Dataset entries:
═══
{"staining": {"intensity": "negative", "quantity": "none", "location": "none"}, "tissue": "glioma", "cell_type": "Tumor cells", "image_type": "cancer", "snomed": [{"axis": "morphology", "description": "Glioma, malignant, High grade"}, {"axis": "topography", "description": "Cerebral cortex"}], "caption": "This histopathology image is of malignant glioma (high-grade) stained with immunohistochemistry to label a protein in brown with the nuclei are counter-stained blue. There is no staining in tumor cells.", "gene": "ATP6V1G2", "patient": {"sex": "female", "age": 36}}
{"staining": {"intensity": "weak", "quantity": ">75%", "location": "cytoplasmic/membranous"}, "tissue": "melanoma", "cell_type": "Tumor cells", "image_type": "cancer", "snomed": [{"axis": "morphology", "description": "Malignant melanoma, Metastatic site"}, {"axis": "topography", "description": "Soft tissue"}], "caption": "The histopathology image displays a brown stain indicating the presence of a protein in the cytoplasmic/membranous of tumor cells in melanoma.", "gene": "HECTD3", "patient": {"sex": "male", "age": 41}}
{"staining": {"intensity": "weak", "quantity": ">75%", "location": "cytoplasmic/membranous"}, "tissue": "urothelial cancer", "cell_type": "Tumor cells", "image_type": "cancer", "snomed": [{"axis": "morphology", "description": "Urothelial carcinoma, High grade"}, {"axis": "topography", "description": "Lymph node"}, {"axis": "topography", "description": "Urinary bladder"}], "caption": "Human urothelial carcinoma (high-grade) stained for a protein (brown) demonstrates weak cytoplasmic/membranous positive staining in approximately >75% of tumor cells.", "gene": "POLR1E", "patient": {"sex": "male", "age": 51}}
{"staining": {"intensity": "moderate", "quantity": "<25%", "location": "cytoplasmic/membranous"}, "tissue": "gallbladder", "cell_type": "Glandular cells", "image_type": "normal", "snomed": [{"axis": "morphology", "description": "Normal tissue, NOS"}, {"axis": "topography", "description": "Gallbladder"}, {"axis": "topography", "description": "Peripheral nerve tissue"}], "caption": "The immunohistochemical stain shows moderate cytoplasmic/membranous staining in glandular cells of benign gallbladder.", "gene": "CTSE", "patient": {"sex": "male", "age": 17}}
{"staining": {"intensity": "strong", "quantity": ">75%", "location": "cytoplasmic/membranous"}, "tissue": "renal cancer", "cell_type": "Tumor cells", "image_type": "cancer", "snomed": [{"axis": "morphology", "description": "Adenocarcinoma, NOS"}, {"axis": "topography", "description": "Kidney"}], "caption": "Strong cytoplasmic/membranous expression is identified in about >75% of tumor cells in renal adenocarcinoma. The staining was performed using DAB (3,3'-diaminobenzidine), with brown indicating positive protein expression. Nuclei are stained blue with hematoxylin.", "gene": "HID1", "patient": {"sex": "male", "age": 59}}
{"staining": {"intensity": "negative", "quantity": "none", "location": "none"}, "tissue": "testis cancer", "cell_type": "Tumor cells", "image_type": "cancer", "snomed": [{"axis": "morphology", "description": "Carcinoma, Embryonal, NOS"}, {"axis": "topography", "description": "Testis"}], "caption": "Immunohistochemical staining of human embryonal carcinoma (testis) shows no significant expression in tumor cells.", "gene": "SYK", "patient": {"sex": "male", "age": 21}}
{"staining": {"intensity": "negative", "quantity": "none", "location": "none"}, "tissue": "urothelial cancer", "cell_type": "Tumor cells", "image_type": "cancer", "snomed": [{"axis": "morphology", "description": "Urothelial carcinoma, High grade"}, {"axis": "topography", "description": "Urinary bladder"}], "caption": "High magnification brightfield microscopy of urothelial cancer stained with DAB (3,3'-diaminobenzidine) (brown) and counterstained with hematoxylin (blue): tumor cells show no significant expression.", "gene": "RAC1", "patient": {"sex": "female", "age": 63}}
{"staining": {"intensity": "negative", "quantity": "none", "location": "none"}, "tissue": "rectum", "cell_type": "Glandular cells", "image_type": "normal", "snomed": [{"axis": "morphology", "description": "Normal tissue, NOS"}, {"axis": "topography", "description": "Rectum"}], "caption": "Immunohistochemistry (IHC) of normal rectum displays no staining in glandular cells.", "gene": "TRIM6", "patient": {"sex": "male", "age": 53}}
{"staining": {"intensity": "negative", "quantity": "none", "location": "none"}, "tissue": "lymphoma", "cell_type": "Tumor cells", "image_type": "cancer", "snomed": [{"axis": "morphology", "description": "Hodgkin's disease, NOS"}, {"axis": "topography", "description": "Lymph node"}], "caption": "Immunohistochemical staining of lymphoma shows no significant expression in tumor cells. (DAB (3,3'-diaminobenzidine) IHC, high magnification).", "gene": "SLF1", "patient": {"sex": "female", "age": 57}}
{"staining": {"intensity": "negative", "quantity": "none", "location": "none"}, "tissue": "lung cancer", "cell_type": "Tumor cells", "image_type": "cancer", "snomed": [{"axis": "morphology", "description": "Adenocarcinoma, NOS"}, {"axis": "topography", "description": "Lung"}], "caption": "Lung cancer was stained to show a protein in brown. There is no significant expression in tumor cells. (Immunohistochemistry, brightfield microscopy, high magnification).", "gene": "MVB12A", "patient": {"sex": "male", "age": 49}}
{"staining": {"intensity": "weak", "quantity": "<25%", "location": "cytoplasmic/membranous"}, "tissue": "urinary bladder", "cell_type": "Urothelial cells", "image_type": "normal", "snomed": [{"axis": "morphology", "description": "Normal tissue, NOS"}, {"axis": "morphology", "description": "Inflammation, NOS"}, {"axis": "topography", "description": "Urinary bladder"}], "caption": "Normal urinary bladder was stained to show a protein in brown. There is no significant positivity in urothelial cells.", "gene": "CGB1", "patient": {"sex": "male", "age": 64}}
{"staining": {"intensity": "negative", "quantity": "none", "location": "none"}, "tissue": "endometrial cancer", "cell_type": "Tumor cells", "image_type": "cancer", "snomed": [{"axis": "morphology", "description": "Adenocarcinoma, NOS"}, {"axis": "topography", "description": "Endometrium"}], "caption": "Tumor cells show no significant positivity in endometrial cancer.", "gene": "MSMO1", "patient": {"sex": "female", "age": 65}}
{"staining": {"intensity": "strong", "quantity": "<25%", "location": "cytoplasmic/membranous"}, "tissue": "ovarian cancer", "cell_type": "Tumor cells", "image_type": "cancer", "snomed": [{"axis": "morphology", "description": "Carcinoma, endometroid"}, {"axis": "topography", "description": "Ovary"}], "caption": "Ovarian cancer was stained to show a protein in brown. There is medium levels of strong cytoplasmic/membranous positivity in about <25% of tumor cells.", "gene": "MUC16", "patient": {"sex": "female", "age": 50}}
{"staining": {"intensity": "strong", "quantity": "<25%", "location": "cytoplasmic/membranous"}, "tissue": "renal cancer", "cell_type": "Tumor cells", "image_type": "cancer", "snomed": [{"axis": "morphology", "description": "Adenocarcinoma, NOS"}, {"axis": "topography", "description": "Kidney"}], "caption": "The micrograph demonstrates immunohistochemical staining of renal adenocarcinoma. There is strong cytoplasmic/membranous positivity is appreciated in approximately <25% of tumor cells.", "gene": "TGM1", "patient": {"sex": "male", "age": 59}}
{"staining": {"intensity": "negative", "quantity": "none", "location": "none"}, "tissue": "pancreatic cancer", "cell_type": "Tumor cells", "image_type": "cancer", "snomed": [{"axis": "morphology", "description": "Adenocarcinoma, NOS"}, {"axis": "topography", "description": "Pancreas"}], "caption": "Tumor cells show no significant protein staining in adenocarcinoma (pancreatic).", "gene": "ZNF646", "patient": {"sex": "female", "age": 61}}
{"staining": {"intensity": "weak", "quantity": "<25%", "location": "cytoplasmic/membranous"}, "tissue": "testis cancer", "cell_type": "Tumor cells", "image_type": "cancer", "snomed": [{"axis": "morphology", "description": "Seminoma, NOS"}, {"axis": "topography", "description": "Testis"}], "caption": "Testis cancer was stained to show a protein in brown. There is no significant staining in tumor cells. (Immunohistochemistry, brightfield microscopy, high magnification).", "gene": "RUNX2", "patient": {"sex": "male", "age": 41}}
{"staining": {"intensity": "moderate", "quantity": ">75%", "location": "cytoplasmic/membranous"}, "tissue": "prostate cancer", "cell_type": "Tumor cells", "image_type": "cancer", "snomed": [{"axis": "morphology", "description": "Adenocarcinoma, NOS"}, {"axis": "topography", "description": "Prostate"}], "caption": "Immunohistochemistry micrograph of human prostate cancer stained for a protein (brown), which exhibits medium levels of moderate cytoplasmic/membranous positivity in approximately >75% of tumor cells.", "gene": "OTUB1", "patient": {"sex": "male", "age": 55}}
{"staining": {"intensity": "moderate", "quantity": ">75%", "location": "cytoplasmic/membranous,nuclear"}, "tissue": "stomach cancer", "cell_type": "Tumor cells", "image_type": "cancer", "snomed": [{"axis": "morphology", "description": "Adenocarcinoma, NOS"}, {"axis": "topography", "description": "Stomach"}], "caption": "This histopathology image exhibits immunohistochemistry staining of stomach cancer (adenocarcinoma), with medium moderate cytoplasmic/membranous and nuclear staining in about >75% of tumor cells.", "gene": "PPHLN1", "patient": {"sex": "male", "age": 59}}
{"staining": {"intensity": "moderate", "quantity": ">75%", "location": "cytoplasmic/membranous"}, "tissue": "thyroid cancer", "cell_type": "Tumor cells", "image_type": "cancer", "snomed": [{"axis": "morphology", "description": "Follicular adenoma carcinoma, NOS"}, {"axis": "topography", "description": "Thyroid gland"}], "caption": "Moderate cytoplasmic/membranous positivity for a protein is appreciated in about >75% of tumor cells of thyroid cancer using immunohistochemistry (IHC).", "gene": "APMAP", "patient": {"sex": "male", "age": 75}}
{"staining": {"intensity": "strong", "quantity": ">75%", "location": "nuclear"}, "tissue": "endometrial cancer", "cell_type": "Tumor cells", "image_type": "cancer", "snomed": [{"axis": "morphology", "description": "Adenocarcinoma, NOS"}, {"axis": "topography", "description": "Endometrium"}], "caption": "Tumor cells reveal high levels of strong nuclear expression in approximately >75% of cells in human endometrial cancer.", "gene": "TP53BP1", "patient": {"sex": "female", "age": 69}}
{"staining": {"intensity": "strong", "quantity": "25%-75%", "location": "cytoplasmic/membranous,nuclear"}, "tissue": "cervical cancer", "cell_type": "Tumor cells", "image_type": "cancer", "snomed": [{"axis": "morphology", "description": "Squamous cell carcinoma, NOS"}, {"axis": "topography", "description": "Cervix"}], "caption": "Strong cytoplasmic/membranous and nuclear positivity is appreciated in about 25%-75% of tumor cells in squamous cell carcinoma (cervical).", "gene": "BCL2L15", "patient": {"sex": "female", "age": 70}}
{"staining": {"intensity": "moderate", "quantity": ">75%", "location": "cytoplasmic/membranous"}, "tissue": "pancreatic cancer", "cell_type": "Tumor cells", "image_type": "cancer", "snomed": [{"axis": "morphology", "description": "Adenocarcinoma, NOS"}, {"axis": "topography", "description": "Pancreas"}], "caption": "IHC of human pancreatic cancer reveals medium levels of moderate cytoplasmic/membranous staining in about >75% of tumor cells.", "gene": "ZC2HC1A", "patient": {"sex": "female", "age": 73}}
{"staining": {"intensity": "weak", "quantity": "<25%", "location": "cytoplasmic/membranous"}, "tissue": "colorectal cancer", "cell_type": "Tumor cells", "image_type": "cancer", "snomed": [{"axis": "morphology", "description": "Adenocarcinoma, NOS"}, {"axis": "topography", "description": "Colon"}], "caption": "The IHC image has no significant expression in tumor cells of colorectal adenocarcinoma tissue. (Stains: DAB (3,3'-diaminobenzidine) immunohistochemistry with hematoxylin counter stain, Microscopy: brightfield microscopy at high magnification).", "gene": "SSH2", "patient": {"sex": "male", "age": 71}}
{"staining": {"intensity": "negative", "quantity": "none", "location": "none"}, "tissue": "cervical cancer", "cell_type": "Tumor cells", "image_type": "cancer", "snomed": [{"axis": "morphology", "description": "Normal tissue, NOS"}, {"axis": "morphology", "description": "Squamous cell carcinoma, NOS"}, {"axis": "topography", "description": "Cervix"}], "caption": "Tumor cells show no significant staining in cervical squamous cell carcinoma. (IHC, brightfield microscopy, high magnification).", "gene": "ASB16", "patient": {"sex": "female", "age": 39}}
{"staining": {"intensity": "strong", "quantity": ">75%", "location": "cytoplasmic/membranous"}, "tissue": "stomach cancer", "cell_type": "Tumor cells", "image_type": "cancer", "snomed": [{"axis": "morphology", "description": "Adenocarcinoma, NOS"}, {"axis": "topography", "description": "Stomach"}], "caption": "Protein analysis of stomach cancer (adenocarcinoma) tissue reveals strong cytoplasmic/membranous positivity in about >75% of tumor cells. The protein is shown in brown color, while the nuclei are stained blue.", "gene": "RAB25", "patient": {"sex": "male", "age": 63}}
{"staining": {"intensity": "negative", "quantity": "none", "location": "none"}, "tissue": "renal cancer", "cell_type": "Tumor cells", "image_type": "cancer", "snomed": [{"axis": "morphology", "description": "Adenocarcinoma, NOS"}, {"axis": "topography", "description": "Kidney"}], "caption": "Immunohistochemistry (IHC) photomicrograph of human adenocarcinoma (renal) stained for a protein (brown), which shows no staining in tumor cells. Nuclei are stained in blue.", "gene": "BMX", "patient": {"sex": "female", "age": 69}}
═══
Using the data above, reproduce exactly the lines from the line that contains "staining of human" through the line that contains "(IHC) of normal", including both.

{"staining": {"intensity": "negative", "quantity": "none", "location": "none"}, "tissue": "testis cancer", "cell_type": "Tumor cells", "image_type": "cancer", "snomed": [{"axis": "morphology", "description": "Carcinoma, Embryonal, NOS"}, {"axis": "topography", "description": "Testis"}], "caption": "Immunohistochemical staining of human embryonal carcinoma (testis) shows no significant expression in tumor cells.", "gene": "SYK", "patient": {"sex": "male", "age": 21}}
{"staining": {"intensity": "negative", "quantity": "none", "location": "none"}, "tissue": "urothelial cancer", "cell_type": "Tumor cells", "image_type": "cancer", "snomed": [{"axis": "morphology", "description": "Urothelial carcinoma, High grade"}, {"axis": "topography", "description": "Urinary bladder"}], "caption": "High magnification brightfield microscopy of urothelial cancer stained with DAB (3,3'-diaminobenzidine) (brown) and counterstained with hematoxylin (blue): tumor cells show no significant expression.", "gene": "RAC1", "patient": {"sex": "female", "age": 63}}
{"staining": {"intensity": "negative", "quantity": "none", "location": "none"}, "tissue": "rectum", "cell_type": "Glandular cells", "image_type": "normal", "snomed": [{"axis": "morphology", "description": "Normal tissue, NOS"}, {"axis": "topography", "description": "Rectum"}], "caption": "Immunohistochemistry (IHC) of normal rectum displays no staining in glandular cells.", "gene": "TRIM6", "patient": {"sex": "male", "age": 53}}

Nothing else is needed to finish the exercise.